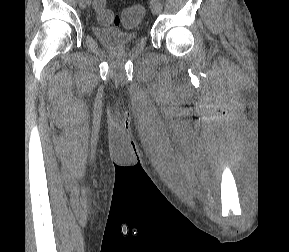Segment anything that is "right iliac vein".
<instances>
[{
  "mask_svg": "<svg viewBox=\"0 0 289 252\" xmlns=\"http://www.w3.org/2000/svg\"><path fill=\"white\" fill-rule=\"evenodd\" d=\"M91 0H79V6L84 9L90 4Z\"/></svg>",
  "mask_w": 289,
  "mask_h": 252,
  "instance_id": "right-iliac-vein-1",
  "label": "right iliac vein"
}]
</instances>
--------------------
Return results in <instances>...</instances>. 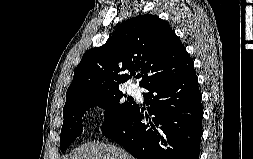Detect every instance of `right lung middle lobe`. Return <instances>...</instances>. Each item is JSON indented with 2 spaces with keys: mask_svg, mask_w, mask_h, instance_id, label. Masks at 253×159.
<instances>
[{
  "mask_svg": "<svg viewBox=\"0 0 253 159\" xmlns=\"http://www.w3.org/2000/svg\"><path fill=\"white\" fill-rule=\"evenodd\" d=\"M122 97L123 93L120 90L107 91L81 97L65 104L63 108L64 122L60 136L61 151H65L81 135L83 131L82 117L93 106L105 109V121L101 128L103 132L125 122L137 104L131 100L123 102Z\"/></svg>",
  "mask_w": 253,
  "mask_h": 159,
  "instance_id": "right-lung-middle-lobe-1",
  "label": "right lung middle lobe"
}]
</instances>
--------------------
How many lines in the entries above contain the string "viewBox"? Reply with the number alone.

2